Context:
16th CAU Pi Exhibition · "Flexibility"
Period:
Jan - Mar 2023
Role:
Solo
Concept
3D
Mockup
Exhibit
Tools:
Cinema 4D
Octane Render
3D Printing
Mockups

Reframe
Spaceship as escape engine.
Usually read as progress or rescue. In DOOMED it's the vehicle that lets humans leave faster, so the planet can be written off sooner.
01
Spaceship
Usually read as progress or rescue. In DOOMED it's the vehicle that lets humans leave faster, so the planet can be written off sooner

02
Noah's Ark
Usually read as salvation. Here it becomes the selection question: who gets a seat, and what — or who — is left behind when the vessel leaves.

03
Discovery
No slogan, no caption explaining the concern. Viewers arrive at the climate reading on their own, once they notice what the familiar symbols are being asked to do




Step · 02
3D Printing
All parts modeled in Cinema 4D and exported as STL. FDM print on the studio's Ender — set wall thickness and layer height to balance surface fidelity against print time. Output goes straight onto the bench from here.

Step · 02
Modular Split
Single-piece output was not an option — the body exceeded the printer's build volume. Split the geometry into nose cone, fuselage, fins, and boosters so each part could print at its optimal orientation. Black and white filaments separated to reduce later masking.

Step · 03
Sanding & Surfacer
FDM print lines were the main thing standing between the object and a believable prototype. Surfacer first, then sanded down with P161 grit, then surfacer again — until the geometry read as continuous instead of layered.

Step · 04
Spray Painting
Metallic spray paint over the sealed surfaces. Done in the studio spray booth with the proper PPE. The aged-metal finish is what makes the object read as something fabricated for use, not a model of one.
Output
Takeaways.
A rendered film reads as fiction. An object in a room reads as a prototype — something that could, in theory, get built. That shift was the reason I went past the screen into a physical mockup (3D print, sanding, surfacer, paint). For a speculative piece arguing "this plan is already on the table," the medium had to carry part of the argument.
In the gallery the piece didn't need explaining.

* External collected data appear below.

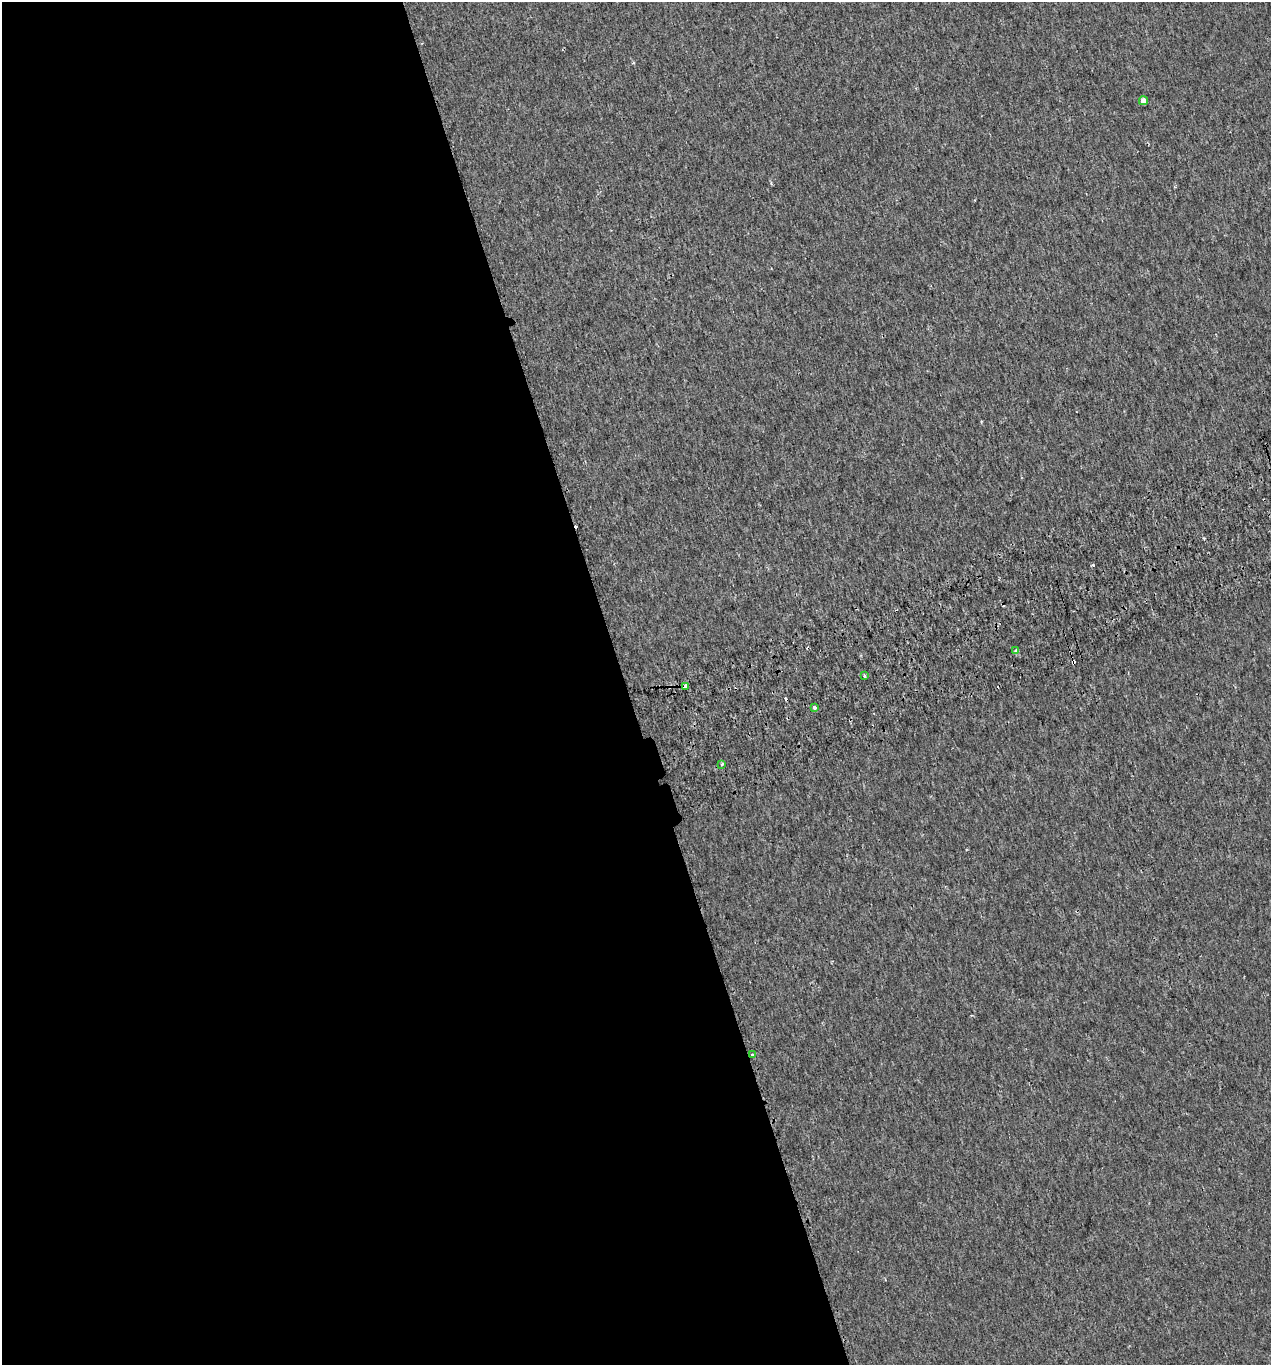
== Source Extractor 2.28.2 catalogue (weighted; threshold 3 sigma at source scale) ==
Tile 9 of 4 x 4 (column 1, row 3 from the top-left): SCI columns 99-1367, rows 1412-2774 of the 5327 x 5546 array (HDU 1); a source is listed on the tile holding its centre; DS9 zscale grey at full resolution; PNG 1273 x 1367 px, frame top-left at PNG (2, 2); each listed source drawn as its Kron ellipse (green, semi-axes under 4 px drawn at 4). Shown black and unused: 49% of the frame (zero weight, under 2 of 3 exposures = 3% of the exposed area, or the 3 px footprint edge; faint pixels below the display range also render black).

Visitors read the inversion on their own, and several told me it made the climate concern feel more present than a straight warning would have. That was the check on whether letting the audience discover the message actually worked outside my own head.
Selected for the 16th Chung-Ang Pi Exhibition, "Flexibility: the End of Average" (Mar 7–13, 2023). On-site visit from motion graphics studio Undesigned Museum, with positive notes on the 3D craft. Motion graphics director Kim Geuryun gave feedback on the films and commented on the visual quality.